Sauvater, du Un, du Tier

Harlan begann seine großen und literarisch gewichtigen Bücher zu schreiben, als ihn eine Lungenkrankheit ausgerechnet in Berchtesgaden, unweit des Obersalzbergs, in ein Krankenhaus einsperrte. Er hatte dabei das Glück, dass er durch seine Jahre in Italien, Chile, Frankreich und Polen den selbstverständlichen Zugriff auf seine Muttersprache verloren hatte. Er schrieb nun mit einem eigenen Rhythmus, mit eigener Kraft, mit unaufarbeitbarer Wut. In "Heldenfriedhof" liest sich das so: "Du Land, du Deutsch, du, gehe, du, du, doch du, gehe, doch hin, knie, hin, du Tag, du Sau, du einhelliges, Schwein du, ihr alle ihr, du, ihr alle ihr, zweideutigen, ihr, du Hundeland, Sauvater, du Land, du Un, du Tier."

In "Veit" nun widmet er sich diesem "Un" erneut, diesem "Un", das sein Vater verkörperte, dessen Lieblingssohn der Enterbte war. Veit Harlan sagte an seinem Sterbebett zu seinem Sohn: "Ich glaube, ich habe dich verstanden, ich habe deine Kämpfe verstanden, auch die Kämpfe gegen mich, so scheint es mir." Dieser Satz, dieses zurücknehmende "scheint es mir" bietet nun den Anlass zu der langen Klage des Sohnes, der dem geliebten Vater die Verbrechen nicht verzeihen kann, der reden muss, weil der Vater nicht redete, der die Verbrechen des Vaters auf sich nehmen will, um diesen zu erlösen, der den Vater nicht erlösen kann.

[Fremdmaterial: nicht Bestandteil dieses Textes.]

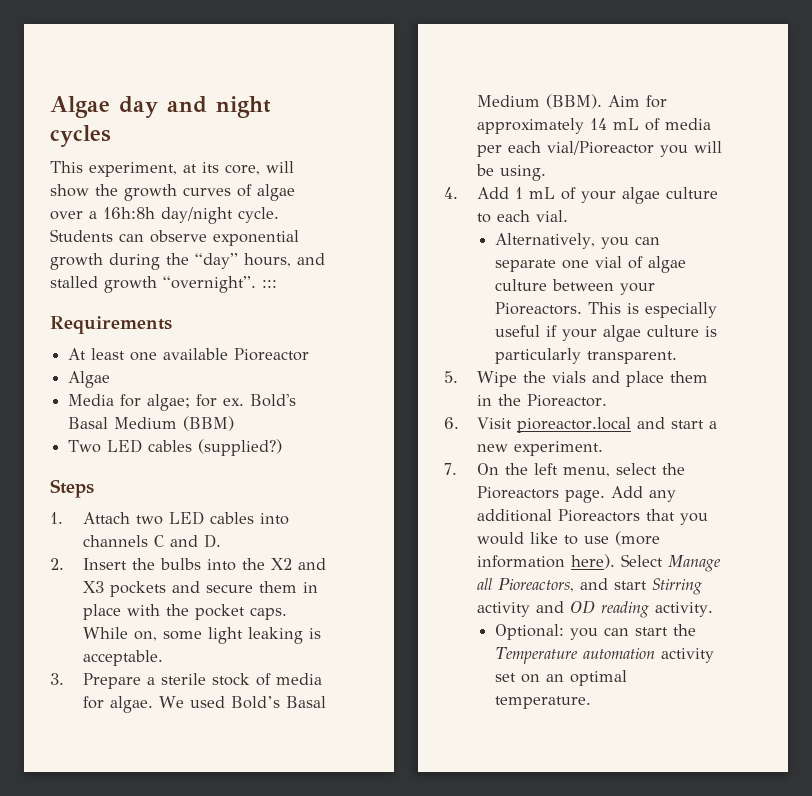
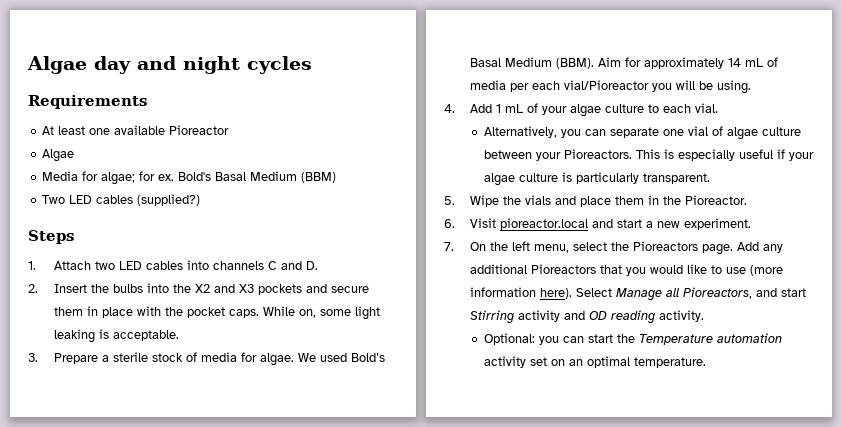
[50,161,294,177] [50,184,295,201] [50,207,279,224] [50,229,299,246] [50,253,325,270] [50,276,277,293] // This experiment, at its core, will show the growth curves of algae over a 16h:8h day/night cycle. Students can observe exponential growth during the “day” hours, and stalled growth “overnight”. ::: -> (312, 65) none

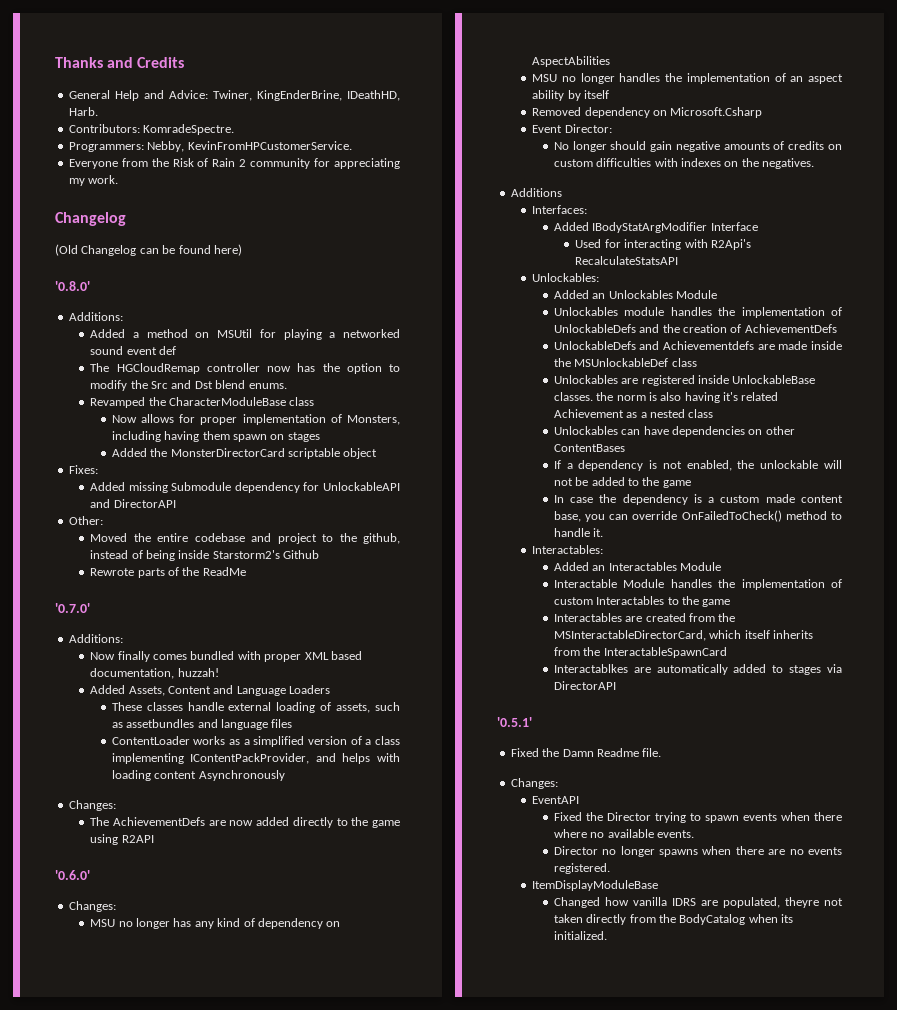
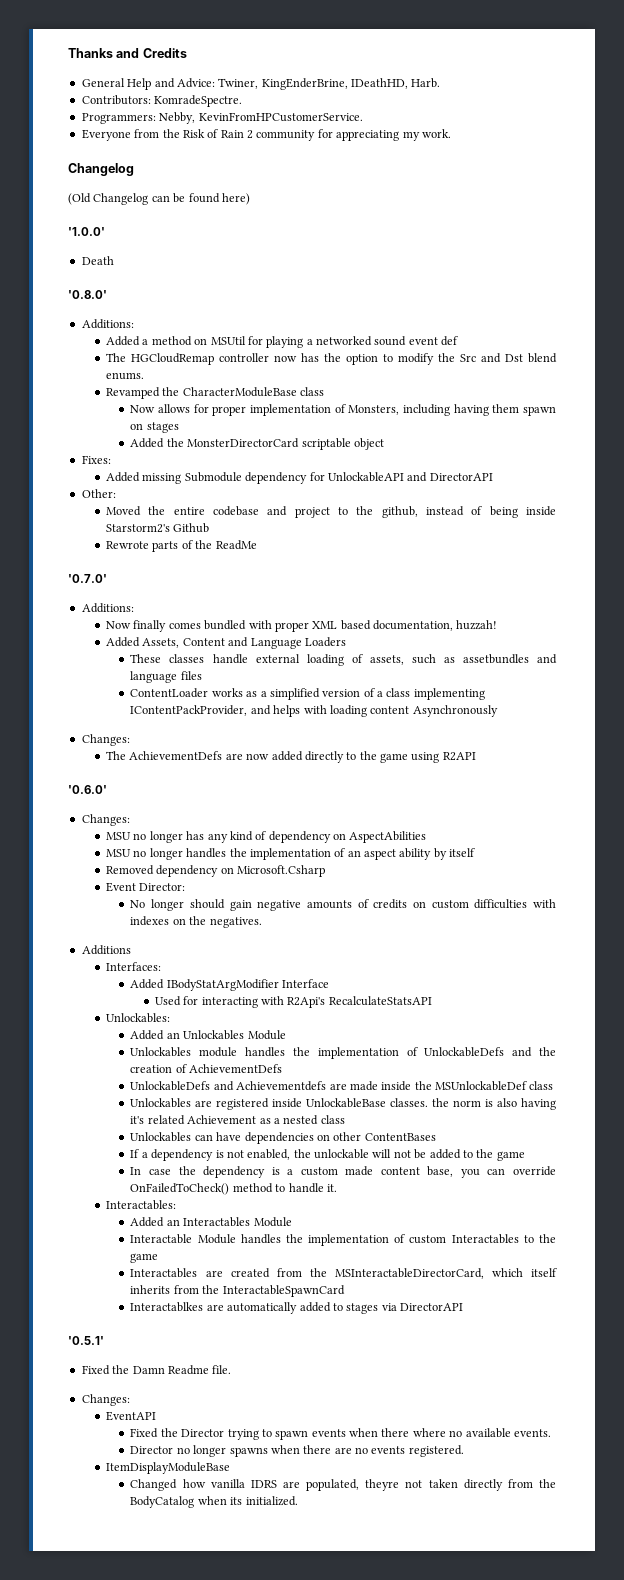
(242, 250) none -> [68,227,105,236] [81,256,114,265] // '1.0.0' // Death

Harlan hat dieses Buch krankheitsbedingt nicht mehr selbst schreiben können, er hat es diktiert. Selten merkt man das, nur gelegentlich verliert dieser disziplinierte Schriftsteller die Kontrolle über seine Sätze, im nächsten Moment jedoch hat er sich wieder gefangen. Dieses Buch, von dem Harlan wusste, dass es sein letztes sein wird, versucht noch einmal das Vaterproblem zu lösen. Noch einmal gelingt es nicht. Diese Nichtgelingen allerdings ist sehr lesenswert.

Thomas Harlan: "Veit". Rowohlt Verlag, Reibeck 2011, 160 Seiten, 17,95 Euro.